From: Michael Llaneza <maserati@f...>
Date: Fri, 24 Sep 1999 07:24:57 -0700
Subject: Re: How big is a troopship? [DS/FT/SG2] (and what it all means)

At 4:13 AM -0400 9/24/99, Ryan M Gill wrote:
>On Thu, 23 Sep 1999, Michael Llaneza wrote:
>
>> It takes an awful lot of softening to get all the power armor out of
>> biphase carbide bunkers. And the environment that creates in't real
>
>ok so he gets one lucky shot. We dismantle his armour and sacrifice him
>to appease Murphy.

he would have been expecting that :-) He still won't like it

>One question again (I'm ful of them aren't I), why am I dropping my
>forces where there are bunkers hiding power armour when I have a whole
>planet to choose from?

To save the travel time from a remote landing site ? To get into a 
strategic area before they can finalize their defences ? Lucky guess 
on the defender's part ? Madmen plan on a scorched earth, er colony, 
policy and you need to land a decapitation strike (think Star Vikings 
(GDW) unless it makes you ill, then we'll forget I mentioned it). The 
GM's scenario says so ? High command is in a strategic hurry ? It can 
happen, it might not.

You want to avoid groundfire by hitting 'em where they aren't, 
sometimes you can, sometimes you guess wrong and sometimes you hit a 
unit on field exercises. Since we're speaking in generalities it's 
not going to be easy to speak in detailed terms.

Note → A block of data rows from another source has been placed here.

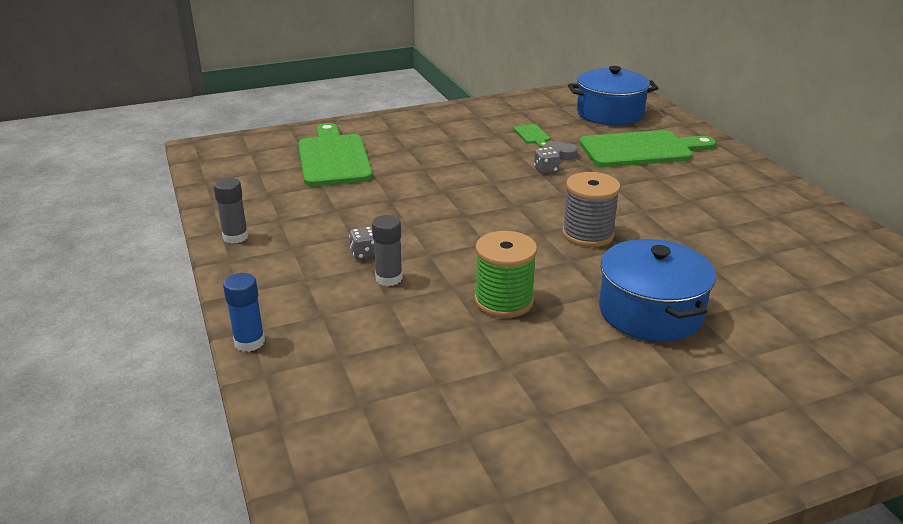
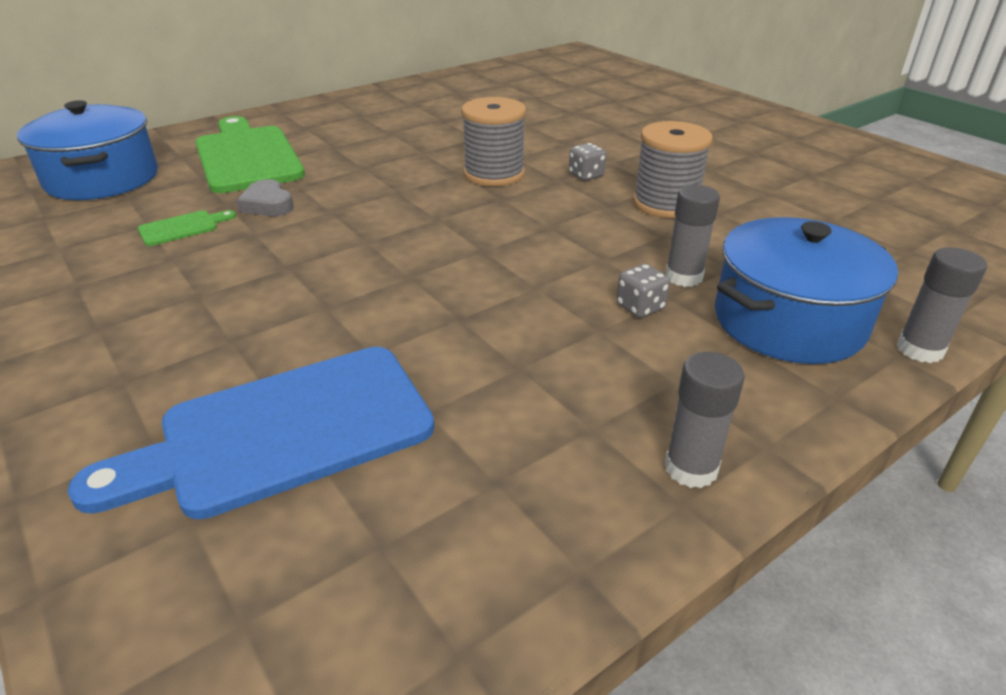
camera: 105 degrees left, 5 degrees up
blue glue stick [223,273,265,352] -> grey glue stick [897,247,987,363]
green cutting board [298,123,373,186] -> blue cutting board [68,347,435,519]
green spool [474,231,537,318] -> grey spool [633,121,713,218]
grey dice [534,147,560,174] -> grey dice moved to [569,143,606,181]
blue pot [599,239,716,342] -> blue pot moved to [715,217,898,364]

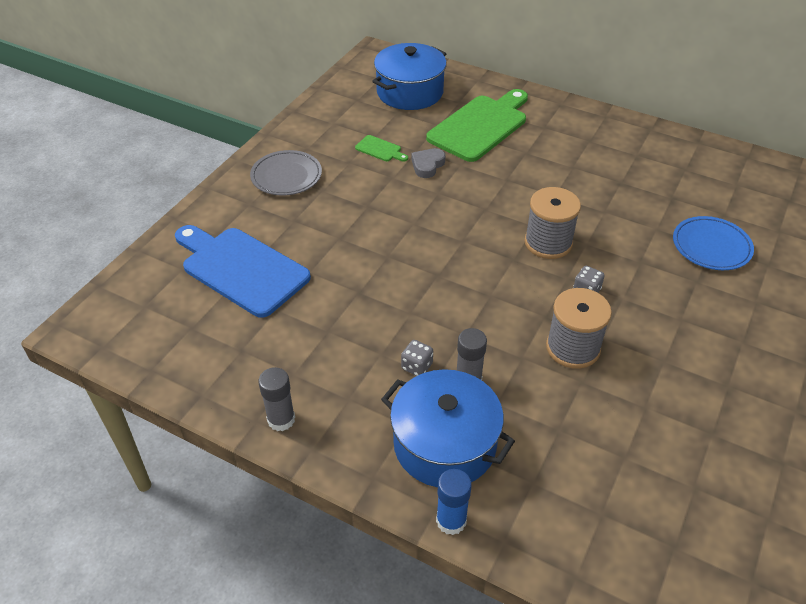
camera: 65 degrees right, 10 degrees up
grey glue stick [897,247,987,363] -> blue glue stick [436,469,472,535]
none -> grey plate [250,150,322,196]
none -> blue plate [673,216,754,270]

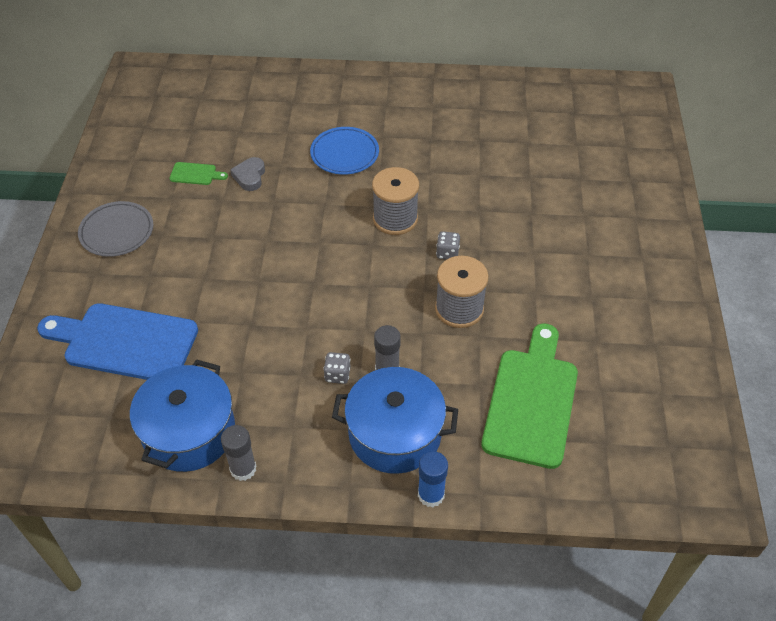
camera: 25 degrees left, 5 degrees up
blue pot [372,43,447,110] -> blue pot moved to [130,359,235,472]
green cutting board [426,89,528,162] -> green cutting board moved to [481,323,578,469]
blue plate [673,216,754,270] -> blue plate moved to [310,127,379,175]

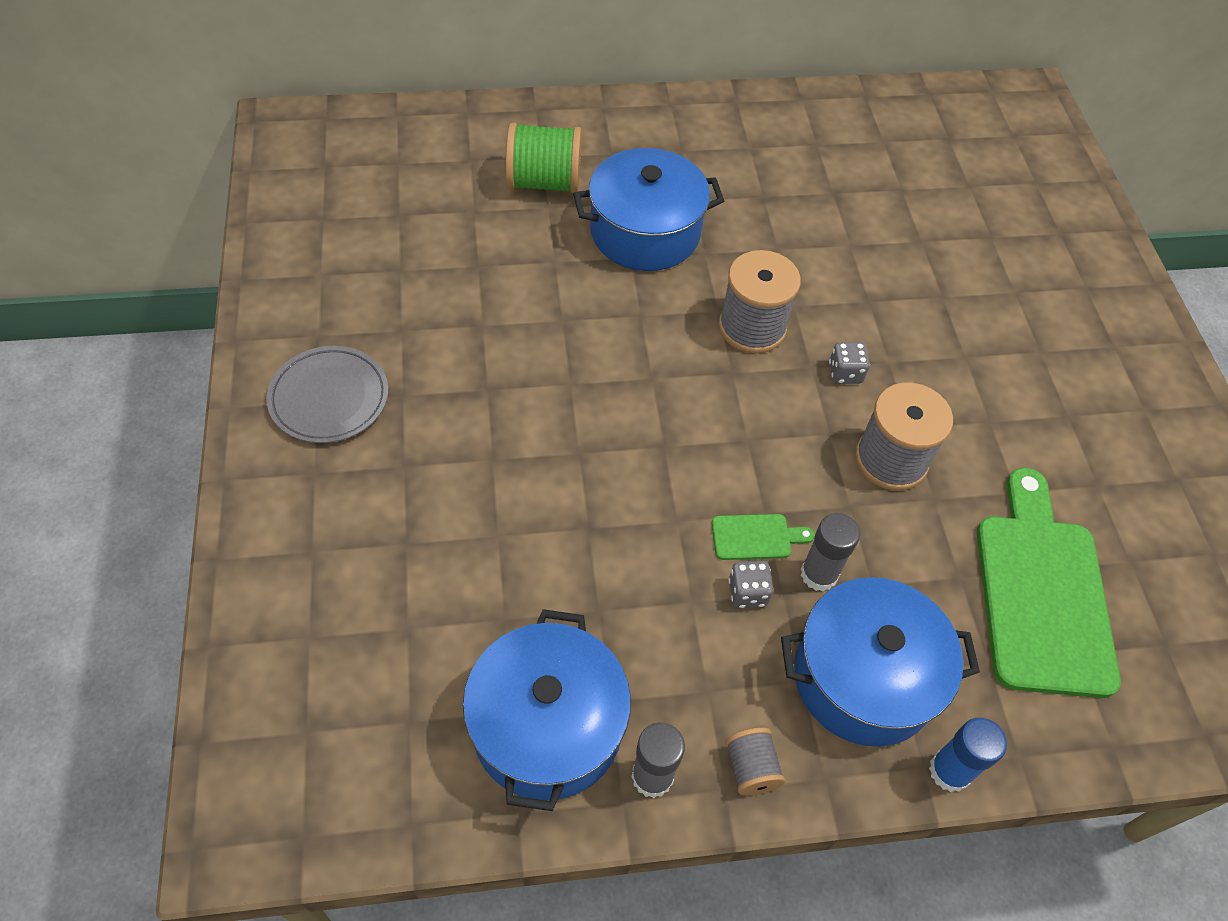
camera: 15 degrees left, 5 degrees up
blue cutting board [37,303,198,380] -> none
green cutting board [169,162,228,185] -> green cutting board moved to [712,514,815,560]
grey heart [230,157,265,191] -> none
blue plate [310,127,379,175] -> blue pot [573,148,724,271]
none -> green spool [506,122,582,193]
none -> grey spool [725,728,785,795]

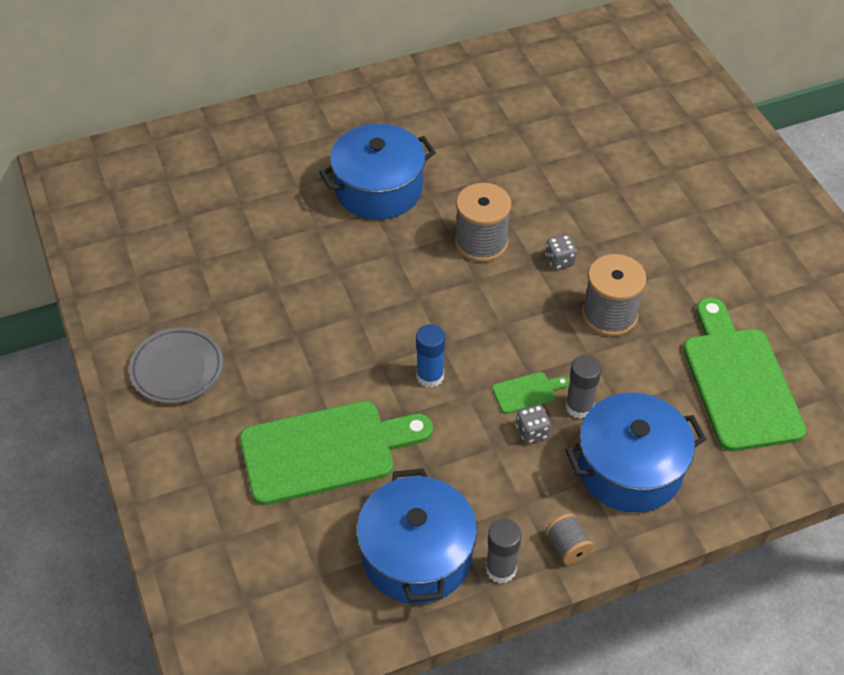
camera: 10 degrees left, 5 degrees down
green spool [506,122,582,193] -> none
blue glue stick [929,718,1007,792] -> blue glue stick moved to [416,324,445,388]
none -> green cutting board [240,401,433,505]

> > firestorm...)  The Japanese in WWII endured hours of bombardment
>> sitting behind a couple of meters of coral, concrete and steel; and
>> so did plenty of other nations. The island war analogy does force me
>> to concede that a BB could hit a machine gun nest with a 14" shell, 5
>
>And when the endured hours of bombardment, they were mostly an
annoyance
>to the crews building the airfields by that point. The marines didnt'
>like them because they had to go hunt the 50 japanese left on the
island
>by then. Usually the japanese had been without supplies for months. In
>some islands the japanses fell prey to the head hunters and the
marines...
>

Okinawa took weeks to clear with ample fire support and a couple of 
US divisions on the island. Mostly the 'starving survivors' were on 
the bypassed islands. The defenders always got chewed up, early 
assaults like Tarawa had ineffective bombardment phases and the 
infantry had to do the dirty work, later the bombardment helped more. 
Never did a major opposed assault end up with 50 dazed defenders on 
shore. There were plenty of unopposed landings or ones with minimal 
opposition

Speaking of island metaphors and landings in remote areas; perhaps a 
major installation  that can't be heavily bombarded is on an island 
and a concealed approach march is out of the question.

> > feet was the estimated accuracy from one example I recall. Ortillery
>> is likely to be much more accurate, and significantly more powerful
> > than 2000 lbs of HE.
>
>Your guy in the bunker better use a land line and some pretty nicely
>shielded commo gear if he chats with anyone...

de rigeur today, let alone in the GZG future history

>
>> Not with me planning it ! Or in it ! The big lesson from WWII for
>> opposed landings: more firepower delivered with greater precision,
>> closer coordination and better timing.
>
>The bigger lesson is be where he don't expect you...

that goes for defenders too...

>
>> Drop them in robot landers (chutes with retros and a small brain
>> maybe) along with the semi-essential supplies. Food, water, ammo and
>> medical supplies land behind armor. I've just gotten through a novel
>> set in the Stalingrad Pocket, don't EVER run out of those.
>
>Crewed or uncrewed?

I'd guess uncrewed (rough ride down), but that wants more detail than 
we've got.

I have a spare copy of Cerberus (TFG #1), which covers a planetary 
invasion with highly mobile attacking and defending forces. It might 
do for a campaign structure. Fast GEV or Grav vehicles would fit 
right in.
Michael Carter Llaneza
Veteran, Bermuda Triangle Expeditionary Force, 1991-1950
Devolution is very real to me.
Whenever I hear the "Odd Couple" theme, I get this image of Dennis 
Rodman borrowing Marge Schott's toothbrush.